Traitement de semences contre le mildiou : deux nouvelles solutions
Pour les semis 2023, deux nouvelles spécialités à base d’oxathiapiproline (LUMINSENA et PLENARIS) sont autorisées, ainsi qu’un stimulateur de défenses des plantes dont l’efficacité contre le mildiou a été démontrée, le RESSIVI. Si ce dernier peut être utilisé comme seul anti-mildiou en traitement de semences, LUMISENA et PLENARIS doivent impérativement être utilisés en association avec le RESSIVI, pour préserver dès à présent leur efficacité. Aujourd’hui la seule spécialité commerciale autre que LUMISENA/PLENARIS efficace contre le mildiou disponible est le RESSIVI (acibenzolar-S-méthyl).

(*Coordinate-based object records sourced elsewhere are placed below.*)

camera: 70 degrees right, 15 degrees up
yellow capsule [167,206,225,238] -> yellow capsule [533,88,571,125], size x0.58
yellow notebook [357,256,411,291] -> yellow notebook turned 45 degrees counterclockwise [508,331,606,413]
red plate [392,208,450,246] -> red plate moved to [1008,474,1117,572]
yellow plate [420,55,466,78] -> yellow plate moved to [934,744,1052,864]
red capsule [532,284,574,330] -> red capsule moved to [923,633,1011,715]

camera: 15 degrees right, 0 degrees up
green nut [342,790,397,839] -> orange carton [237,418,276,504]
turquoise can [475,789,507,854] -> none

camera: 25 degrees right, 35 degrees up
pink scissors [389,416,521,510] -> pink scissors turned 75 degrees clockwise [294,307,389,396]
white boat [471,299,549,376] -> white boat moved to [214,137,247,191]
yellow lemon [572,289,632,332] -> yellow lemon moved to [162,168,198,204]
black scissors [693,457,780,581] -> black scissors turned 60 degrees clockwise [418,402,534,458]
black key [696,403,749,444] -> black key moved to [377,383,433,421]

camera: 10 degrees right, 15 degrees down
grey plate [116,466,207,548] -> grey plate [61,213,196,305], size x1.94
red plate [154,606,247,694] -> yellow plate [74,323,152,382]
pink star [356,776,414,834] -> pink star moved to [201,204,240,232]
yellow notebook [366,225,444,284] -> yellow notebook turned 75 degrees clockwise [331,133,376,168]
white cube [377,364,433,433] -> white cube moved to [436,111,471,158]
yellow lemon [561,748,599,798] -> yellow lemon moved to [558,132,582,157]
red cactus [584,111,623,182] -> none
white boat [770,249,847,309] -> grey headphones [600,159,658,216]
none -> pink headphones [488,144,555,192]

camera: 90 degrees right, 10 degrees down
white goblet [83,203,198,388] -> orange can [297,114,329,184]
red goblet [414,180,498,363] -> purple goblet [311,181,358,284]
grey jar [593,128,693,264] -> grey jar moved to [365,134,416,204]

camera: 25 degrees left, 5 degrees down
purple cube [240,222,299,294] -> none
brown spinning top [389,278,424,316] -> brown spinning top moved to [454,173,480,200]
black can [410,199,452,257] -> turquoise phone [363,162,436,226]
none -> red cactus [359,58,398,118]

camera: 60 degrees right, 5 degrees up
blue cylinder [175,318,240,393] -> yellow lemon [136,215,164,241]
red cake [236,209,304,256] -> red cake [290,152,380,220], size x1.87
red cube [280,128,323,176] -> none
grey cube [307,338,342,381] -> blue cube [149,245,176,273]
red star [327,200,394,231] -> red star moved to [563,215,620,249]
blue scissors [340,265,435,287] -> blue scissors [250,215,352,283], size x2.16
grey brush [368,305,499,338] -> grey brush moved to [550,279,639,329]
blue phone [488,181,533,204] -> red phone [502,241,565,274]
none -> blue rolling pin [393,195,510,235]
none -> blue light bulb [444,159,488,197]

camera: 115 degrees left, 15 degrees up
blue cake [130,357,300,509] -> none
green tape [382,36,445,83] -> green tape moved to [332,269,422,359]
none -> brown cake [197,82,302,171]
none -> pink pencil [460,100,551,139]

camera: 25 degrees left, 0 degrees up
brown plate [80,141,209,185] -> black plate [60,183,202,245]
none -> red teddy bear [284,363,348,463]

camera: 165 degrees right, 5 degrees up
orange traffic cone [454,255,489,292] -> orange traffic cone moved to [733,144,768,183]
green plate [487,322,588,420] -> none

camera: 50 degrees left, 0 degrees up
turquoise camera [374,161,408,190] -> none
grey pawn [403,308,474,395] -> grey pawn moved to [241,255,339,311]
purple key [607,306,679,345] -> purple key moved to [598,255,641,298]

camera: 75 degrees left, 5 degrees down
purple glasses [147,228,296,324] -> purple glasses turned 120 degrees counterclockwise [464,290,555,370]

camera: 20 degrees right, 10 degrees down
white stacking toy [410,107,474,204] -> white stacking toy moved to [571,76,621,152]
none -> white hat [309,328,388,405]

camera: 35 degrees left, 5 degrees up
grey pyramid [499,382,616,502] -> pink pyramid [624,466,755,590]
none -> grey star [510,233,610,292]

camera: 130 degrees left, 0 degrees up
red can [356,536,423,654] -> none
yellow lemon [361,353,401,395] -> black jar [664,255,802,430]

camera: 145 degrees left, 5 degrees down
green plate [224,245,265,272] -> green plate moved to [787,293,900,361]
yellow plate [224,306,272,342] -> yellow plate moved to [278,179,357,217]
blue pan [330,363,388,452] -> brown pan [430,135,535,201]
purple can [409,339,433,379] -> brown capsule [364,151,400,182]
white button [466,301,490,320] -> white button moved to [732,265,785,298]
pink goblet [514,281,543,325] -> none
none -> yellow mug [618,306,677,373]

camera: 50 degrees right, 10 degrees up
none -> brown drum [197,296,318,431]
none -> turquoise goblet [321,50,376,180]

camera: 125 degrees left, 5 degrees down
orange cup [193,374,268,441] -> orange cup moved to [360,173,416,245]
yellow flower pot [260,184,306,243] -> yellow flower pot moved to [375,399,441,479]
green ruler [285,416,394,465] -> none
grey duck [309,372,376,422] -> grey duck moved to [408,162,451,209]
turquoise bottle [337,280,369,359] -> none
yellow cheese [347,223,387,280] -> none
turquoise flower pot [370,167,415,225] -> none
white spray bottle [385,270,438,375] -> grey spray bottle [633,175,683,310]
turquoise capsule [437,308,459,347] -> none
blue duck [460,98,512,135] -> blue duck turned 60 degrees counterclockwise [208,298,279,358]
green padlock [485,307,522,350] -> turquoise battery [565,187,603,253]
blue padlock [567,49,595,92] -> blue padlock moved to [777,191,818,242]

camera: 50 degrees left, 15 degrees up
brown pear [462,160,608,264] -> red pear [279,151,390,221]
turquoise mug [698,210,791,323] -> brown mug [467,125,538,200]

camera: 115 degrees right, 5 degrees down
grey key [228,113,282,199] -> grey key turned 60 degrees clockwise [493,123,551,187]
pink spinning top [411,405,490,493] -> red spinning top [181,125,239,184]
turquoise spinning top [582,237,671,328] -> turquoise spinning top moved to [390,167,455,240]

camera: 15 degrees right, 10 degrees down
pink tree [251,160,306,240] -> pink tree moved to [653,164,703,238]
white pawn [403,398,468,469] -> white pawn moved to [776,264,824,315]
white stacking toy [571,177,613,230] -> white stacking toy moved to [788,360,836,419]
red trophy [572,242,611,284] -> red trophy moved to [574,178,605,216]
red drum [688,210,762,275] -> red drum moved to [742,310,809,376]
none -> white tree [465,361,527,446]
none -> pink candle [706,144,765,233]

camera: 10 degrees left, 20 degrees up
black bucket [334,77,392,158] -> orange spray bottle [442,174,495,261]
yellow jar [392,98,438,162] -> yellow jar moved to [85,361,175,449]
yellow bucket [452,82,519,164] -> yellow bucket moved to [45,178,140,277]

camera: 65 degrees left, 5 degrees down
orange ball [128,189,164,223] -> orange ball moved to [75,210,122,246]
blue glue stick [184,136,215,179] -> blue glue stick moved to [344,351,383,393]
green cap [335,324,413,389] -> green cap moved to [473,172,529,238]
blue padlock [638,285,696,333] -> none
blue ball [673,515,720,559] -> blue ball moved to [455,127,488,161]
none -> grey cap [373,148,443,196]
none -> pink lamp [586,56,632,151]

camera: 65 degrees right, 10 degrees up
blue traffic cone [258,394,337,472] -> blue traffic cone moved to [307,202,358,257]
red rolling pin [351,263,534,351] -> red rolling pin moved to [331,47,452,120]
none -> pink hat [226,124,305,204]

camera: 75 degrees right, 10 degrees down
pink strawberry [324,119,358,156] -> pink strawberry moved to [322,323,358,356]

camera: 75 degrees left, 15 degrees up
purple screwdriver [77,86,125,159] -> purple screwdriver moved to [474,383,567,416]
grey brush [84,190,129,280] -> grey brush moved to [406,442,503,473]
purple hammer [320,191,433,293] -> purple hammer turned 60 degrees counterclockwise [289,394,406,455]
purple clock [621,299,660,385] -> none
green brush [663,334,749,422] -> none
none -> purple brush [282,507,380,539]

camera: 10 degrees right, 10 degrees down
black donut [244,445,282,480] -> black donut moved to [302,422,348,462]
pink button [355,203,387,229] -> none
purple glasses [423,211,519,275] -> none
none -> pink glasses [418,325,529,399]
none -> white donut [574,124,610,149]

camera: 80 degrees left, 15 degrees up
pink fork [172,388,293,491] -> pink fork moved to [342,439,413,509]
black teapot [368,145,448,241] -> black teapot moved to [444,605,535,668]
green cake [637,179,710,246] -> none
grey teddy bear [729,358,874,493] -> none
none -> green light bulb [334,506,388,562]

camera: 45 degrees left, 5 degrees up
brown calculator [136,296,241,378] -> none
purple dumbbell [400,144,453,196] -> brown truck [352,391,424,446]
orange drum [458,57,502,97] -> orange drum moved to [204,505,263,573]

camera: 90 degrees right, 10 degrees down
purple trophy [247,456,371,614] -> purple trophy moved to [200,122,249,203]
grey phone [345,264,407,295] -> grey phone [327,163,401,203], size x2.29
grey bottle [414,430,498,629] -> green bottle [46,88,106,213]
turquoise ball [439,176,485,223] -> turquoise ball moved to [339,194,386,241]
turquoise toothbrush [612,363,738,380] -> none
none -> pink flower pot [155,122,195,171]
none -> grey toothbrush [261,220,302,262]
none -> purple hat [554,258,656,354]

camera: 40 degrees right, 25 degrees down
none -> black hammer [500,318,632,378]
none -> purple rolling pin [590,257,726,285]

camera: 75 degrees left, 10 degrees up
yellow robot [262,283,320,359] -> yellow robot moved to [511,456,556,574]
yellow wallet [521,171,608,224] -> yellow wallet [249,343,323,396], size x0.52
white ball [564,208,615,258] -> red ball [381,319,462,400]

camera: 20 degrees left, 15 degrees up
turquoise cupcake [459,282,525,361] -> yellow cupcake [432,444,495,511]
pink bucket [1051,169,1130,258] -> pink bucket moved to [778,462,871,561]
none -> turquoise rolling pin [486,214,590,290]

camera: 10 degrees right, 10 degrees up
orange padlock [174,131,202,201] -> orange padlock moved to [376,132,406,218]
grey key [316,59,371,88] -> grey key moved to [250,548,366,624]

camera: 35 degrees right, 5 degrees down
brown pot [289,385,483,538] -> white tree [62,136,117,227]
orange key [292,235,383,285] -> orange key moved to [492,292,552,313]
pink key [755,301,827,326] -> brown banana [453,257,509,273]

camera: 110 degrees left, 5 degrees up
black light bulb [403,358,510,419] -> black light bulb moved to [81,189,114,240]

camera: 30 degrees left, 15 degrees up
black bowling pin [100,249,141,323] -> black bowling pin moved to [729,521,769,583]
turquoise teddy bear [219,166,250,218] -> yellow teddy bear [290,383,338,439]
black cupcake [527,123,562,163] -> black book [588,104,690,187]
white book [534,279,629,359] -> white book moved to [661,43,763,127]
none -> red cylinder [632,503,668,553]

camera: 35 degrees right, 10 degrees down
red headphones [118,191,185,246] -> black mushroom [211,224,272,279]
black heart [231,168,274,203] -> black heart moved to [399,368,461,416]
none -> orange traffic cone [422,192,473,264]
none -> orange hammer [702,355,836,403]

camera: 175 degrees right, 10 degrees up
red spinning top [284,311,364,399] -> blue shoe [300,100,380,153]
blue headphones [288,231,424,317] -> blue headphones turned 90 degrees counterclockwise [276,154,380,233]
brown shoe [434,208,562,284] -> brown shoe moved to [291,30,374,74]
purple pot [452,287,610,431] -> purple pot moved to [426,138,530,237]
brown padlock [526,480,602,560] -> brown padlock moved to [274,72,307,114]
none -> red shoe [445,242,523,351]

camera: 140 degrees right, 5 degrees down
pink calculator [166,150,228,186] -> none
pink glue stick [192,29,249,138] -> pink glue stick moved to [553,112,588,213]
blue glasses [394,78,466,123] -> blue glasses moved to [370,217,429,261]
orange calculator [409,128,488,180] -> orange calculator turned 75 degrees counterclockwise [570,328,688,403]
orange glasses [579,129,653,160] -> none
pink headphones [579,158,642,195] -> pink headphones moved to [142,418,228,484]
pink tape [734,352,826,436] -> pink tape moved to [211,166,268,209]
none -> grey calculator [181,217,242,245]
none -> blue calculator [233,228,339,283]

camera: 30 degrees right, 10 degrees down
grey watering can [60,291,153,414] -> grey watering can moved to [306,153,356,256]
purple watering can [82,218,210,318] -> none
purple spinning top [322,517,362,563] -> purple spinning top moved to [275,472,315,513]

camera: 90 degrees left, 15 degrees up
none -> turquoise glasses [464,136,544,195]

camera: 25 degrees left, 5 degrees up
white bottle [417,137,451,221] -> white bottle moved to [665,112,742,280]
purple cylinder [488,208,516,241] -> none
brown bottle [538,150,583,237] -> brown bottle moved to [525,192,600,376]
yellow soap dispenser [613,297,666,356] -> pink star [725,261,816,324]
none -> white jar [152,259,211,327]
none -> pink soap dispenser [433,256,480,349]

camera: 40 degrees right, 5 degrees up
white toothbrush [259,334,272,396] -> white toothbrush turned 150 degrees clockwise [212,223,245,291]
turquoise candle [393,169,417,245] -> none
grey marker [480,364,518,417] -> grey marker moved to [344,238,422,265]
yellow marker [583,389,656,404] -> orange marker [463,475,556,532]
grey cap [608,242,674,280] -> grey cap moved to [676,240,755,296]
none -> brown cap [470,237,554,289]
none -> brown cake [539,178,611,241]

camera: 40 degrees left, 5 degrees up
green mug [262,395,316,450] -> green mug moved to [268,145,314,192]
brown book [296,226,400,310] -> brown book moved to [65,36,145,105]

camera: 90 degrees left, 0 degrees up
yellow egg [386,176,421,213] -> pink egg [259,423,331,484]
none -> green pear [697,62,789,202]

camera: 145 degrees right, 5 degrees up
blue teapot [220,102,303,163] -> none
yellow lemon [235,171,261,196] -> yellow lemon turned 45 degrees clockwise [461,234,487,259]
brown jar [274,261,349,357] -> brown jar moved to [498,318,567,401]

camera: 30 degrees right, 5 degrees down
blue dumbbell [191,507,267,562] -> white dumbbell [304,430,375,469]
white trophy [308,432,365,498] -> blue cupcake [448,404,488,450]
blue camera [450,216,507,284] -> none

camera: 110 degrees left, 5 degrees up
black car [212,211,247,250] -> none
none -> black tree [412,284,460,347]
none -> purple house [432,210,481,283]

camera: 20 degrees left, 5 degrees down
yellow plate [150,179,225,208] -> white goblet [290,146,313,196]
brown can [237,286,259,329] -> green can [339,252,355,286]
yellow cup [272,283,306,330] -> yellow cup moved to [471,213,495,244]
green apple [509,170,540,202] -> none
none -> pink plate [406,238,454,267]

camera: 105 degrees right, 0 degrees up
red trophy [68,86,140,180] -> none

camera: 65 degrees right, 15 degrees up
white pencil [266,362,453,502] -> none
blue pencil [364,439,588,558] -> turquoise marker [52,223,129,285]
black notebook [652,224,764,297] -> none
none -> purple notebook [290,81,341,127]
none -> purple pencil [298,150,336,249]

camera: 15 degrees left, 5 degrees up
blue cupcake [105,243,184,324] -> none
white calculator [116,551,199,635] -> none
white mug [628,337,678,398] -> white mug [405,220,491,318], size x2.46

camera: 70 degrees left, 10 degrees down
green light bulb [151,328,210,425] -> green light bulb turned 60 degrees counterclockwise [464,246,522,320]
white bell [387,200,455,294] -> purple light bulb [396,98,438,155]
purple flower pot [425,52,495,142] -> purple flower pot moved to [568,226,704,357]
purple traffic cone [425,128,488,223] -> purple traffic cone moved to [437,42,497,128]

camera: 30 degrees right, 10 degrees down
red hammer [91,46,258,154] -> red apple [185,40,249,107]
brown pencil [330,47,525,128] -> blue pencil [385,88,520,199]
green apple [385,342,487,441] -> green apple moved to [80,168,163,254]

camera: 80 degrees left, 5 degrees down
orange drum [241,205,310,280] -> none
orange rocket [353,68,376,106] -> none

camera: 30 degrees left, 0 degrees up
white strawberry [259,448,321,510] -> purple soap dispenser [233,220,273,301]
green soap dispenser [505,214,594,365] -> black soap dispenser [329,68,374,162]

Pendant longtemps, le métalaxyl-M (APRON XL) fut le seul traitement de semences utilisé dans la lutte contre le mildiou. Depuis, et dans certaines situations les premières souches de mildiou résistantes au métalaxyl-M sont apparues. Depuis, l’APRON XL présente une efficacité partielle et irrégulière cependant profitable et exploitée. En raison du contournement de la résistance de certaines variétés RM9, il était nécessaire de disposer d’un nouveau traitement de semences.
Du bon usage des traitements de semences contre le mildiou
La durabilité de la lutte contre le mildiou est un enjeu de taille : éviter les contournements de la résistance variétale et éviter la résistance aux fongicides.
En situation à faible risque, la lutte génétique peut suffire (rotations longues). Elle est l’occasion de faire l’impasse sur le traitement de semences. Le risque est encore plus faible avec les races de mildiou plus anciennes.
En situation à risque, les races de mildiou sont beaucoup plus récentes, notamment la race 714 qui contourne certaines variétés RM9. Pour ce type de génétique, le traitement de semences est fortement conseillé. Mais, le risque est aussi de voir apparaître (sélection puis multiplication d’individus) une résistance au traitement de semences. C’est la raison pour laquelle, aujourd’hui Terres Inovia conseille d’associer systématiquement LUMISENA/PLENARIS à RESSIVI.
Aujourd’hui la seule spécialité commerciale autre que LUMISENA/PLENARIS efficace contre le mildiou disponible est le RESSIVI (acibenzolar-S-méthyl). Tout autre mélange proposé est à donc proscrire.
Choix variétal et traitement de semences : règle de décision proposée par Terres Inovia pour 2023 (schéma ci-dessous)
Et la fonte de semis ?
Comme l’APRON XL, les nouveaux produits qui sont aussi des spécifiques anti-pythiacées, ne sont pas efficaces contre la fonte de semis (phoma, fusarium, botrytis, etc.…). A l’exception de l’agriculture biologique, le traitement à base de fludioxonil (CELEST/INFLUX) reste systématique dans toutes les situations.